Design: Session-Based Escalation with Structured Handoff
Context
Claude Ops uses a tiered escalation model (Haiku -> Sonnet -> Opus) where each tier has increasing permissions. Currently, escalation happens inside a single CLI process via the Task tool: Tier 1 spawns Tier 2 as a subagent, which can spawn Tier 3. This means the Go supervisor sees only one session per monitoring cycle, cannot attribute costs per tier, and has no control over whether escalation occurs.
This design implements ADR-0016: each tier runs as a separate CLI process with its own session record. Tiers communicate via a structured JSON handoff file on the filesystem.
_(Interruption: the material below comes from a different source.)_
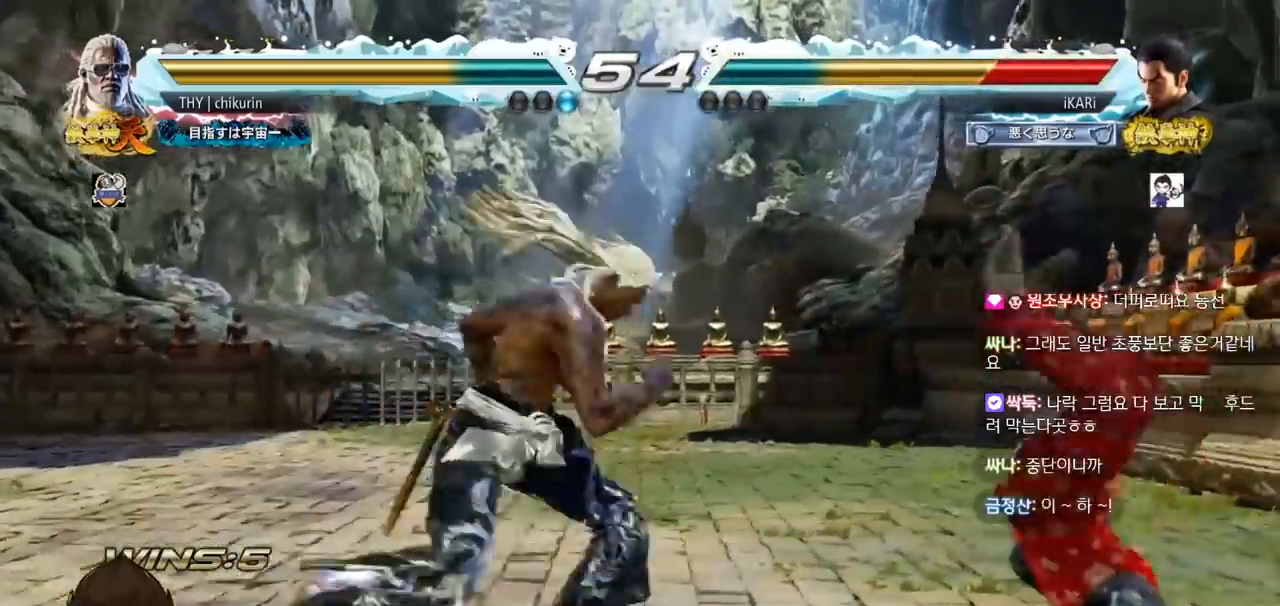
{"buttons": [], "left_stick": "center", "events": [[50, "TRIANGLE", "down"], [100, "SQUARE", "down"], [117, "TRIANGLE", "up"], [150, "SQUARE", "up"], [183, "TRIANGLE", "down"], [233, "SQUARE", "down"], [283, "TRIANGLE", "up"], [334, "TRIANGLE", "down"], [417, "TRIANGLE", "up"], [450, "SQUARE", "up"]]}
The Go supervisor reads the handoff file after each tier exits and decides whether to spawn the next tier.
Goals / Non-Goals
Goals
- Each tier gets its own session record with accurate cost, duration, and turn count
- The supervisor controls all escalation decisions (policy enforcement, dry-run, max-tier)
- Dashboard displays escalation chains linking parent and child sessions
- Each tier runs in its own process with a fresh context window
- Handoff file is human-readable JSON for debugging
Non-Goals
- Interactive back-and-forth between tiers (each tier runs independently)
- Resuming a tier's conversation (each gets a fresh context)
- Changes to the Claude Code CLI itself (only filesystem I/O and existing flags)
- Automatic retry of failed tiers (handled by the next monitoring cycle)
- Handoff file encryption or signing (filesystem-level access control is sufficient)
Decisions
Decision 1: Filesystem-Based Handoff over IPC
Choice: Tiers write a JSON file to $CLAUDEOPS_STATE_DIR/handoff.json; the supervisor reads and deletes it.
Rationale: The Claude CLI subprocess communicates via stdout (stream-json) and filesystem. There is no IPC channel between the agent's reasoning and the Go supervisor. The agent can write files using the Write tool, and the supervisor can read them after the process exits. This requires zero changes to the Claude Code CLI.
Alternatives considered:
- stdout-based signaling: The agent could emit a special marker in its stream-json output. But the supervisor parses stream-json for display/logging, not for control flow. Mixing escalation signals into the output stream would complicate parsing and couple the display layer to escalation logic.
- Exit code signaling: Use specific exit codes (e.g., exit 2 = escalate). But exit codes cannot carry the structured context (check results, affected services) needed by the next tier.
Decision 2: Supervisor-Controlled Escalation over Agent-Controlled
Choice: The supervisor reads the handoff file and decides whether to spawn the next tier, rather than letting the agent spawn it directly.
Rationale: This enables policy enforcement at the application level:
- Dry-run mode can suppress escalation without relying on prompt compliance
- Maximum tier limits can be enforced programmatically
- Cooldown checks can be performed before spending money on a higher-tier model
- The supervisor can log escalation decisions for audit purposes
Decision 3: Linked Sessions via parent_session_id
Choice: Add a parent_session_id foreign key to the sessions table rather than a separate escalation_chains table.
Rationale: A foreign key on the same table is the simplest way to model a linked list of sessions. The chain is always linear (T1 -> T2 -> T3, never branching), so a self-referential FK is sufficient. A separate join table would add complexity without benefit.
Decision 4: Handoff Context via --append-system-prompt
Choice: Serialize the handoff JSON into a markdown-formatted section and inject it via the existing --append-system-prompt CLI flag.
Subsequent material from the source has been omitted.